The Uber driver cannot find a named Bonaventure on the apartment address given to him – or he had decided not to bother and move on to other business. Soon, we are re-strategizing. A group of four jumping U-Bahns, learning and re-learning Berlin, finding Bonaventure as Pa Tanka regales us with tales of this person.

And Pa Tanka is a storyteller, so the tales of Bonaventure emanating from his sage mouth are that of a legendary young biotechnologist who abandons a lucrative job in sciences to pursue an arts dream. And the legend of Bonaventure is that of a busy and successful man, and if we are lucky enough to catch up with him on a free schedule, then visiting Berlin would be worthwhile. Bonaventure in Pa Tanka’s mouth is what art should be and is, and art in Berlin’s space is as radical as Bonaventure as a person.

And that is how we come to be in this Berlin, strangers Nkiacha and I in Johann’s country, Pa Tanka’s country, Bonaventure’s country, in this apartment colonizing spaces.

V

And we are lucky to meet Bonaventure in his apartment, and he is simple, inviting us in. He talks with a calm tongue, and explained that he was hoping to have put his two kids to sleep by 8pm. But here we are past 8pm, hunting a key in Berlin’s night.

This was supposed to be a short conversation. We talk, introduce each other, get the key and move back into Berlin’s chilly night. Bonaventure is wearing a pink pullover and a dark blue hat and has an Mboma-esque physique common with the Cameroonian football national team. At first, he seems to be a man with a German stoicism, but soon that stoicism and directness is peeled off, layer by layer as the apartment transforms from a white land to a black continent.

Our conversations are unending. From publishing and writing and the politics of it all.

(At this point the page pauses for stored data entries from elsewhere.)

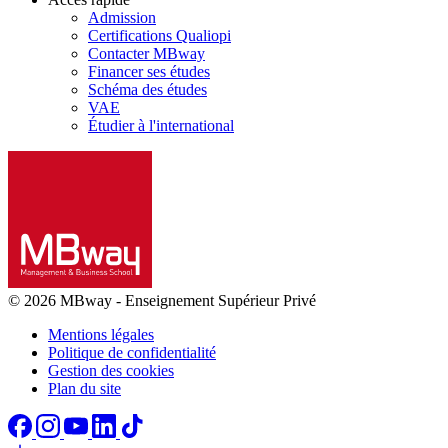
Admission
Certifications Qualiopi
Contacter MBway
Financer ses études
Schéma des études
VAE
Étudier à l'international
© 2026 MBway
-
Enseignement Supérieur Privé
Mentions légales
Politique de confidentialité
Gestion des cookies
Plan du site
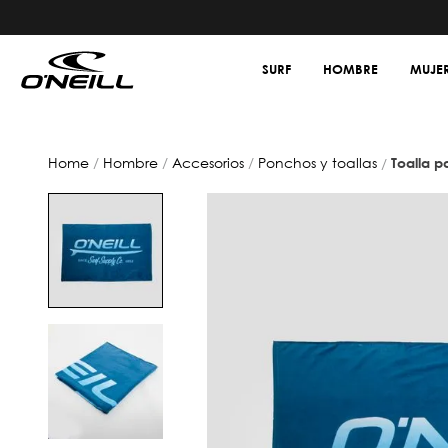
SURF
HOMBRE
MUJE
hombre
accesorios
ponchos y toallas
toalla p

To Europe, to Africa, to a homeland and a foreign land. We are this squad of five, munching rice and chicken, talking, about our contemporaries, those before us and those to come after. We talk of a continent like it is the belly of an elephant that held us and expunged us to various points on the globe, representing blackness.

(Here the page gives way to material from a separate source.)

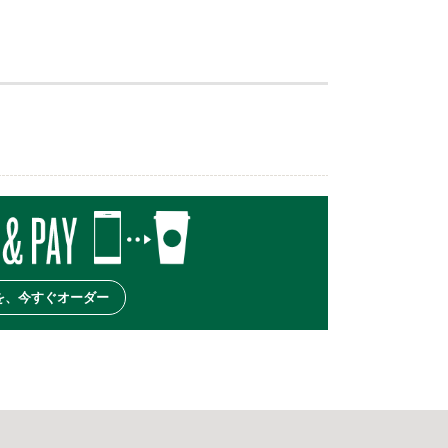
を、今すぐオーダー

We are black bodies and now a white continent is trying to shape us, build us, yet the rivers Kaduna, Douala, Limbe are a still a force claiming us from drowning in the Mediterranean. Johann is a whole mood having experienced a culture shock in his own cultural home as we baptize him in our stories, in brown muddy rivers where natives wash their dirty clothing, all together, smiling in unison. He finds in this apartment, at this moment, a black continent, and a continent is not a country. Our stories are diverse, yet cohesive. We are children of Africa, and there is rice, stew and chicken. And there is energy.

»Our conversations are unending. From publishing and writing and the politics of it all. To Europe, to Africa, to a homeland and a foreign land. We are this squad of five, munching rice and chicken, talking, about our contemporaries, those before us and those to come after. We talk of a continent like it is the belly of an elephant that held us and expunged us to various points on the globe, representing blackness.«

It is late but the two kids are happy and jovial, having escaped sleep, bouncing around our conversations like they are castles, as Bonaventure holds them in his arms, their legs flailing, without abandoning a sentence he began constructing. Our moods are happy and jovial.

We wear our shoes, tie our laces and hang our backpacks. We started in Sylt in the morning and arrived Berlin, but right now here we are, five people standing at the doorway, in unending conversations, unable to say goodnight. Maybe uttering it five times or more but yet springing a new topic always.

Finally, Bonaventure bids us farewell, with his laptop in hands showing us yet another conversation changer from an article about the continent in his bookmarks. But we are soon leaving, learning Berlin and shaping it with a black perspective.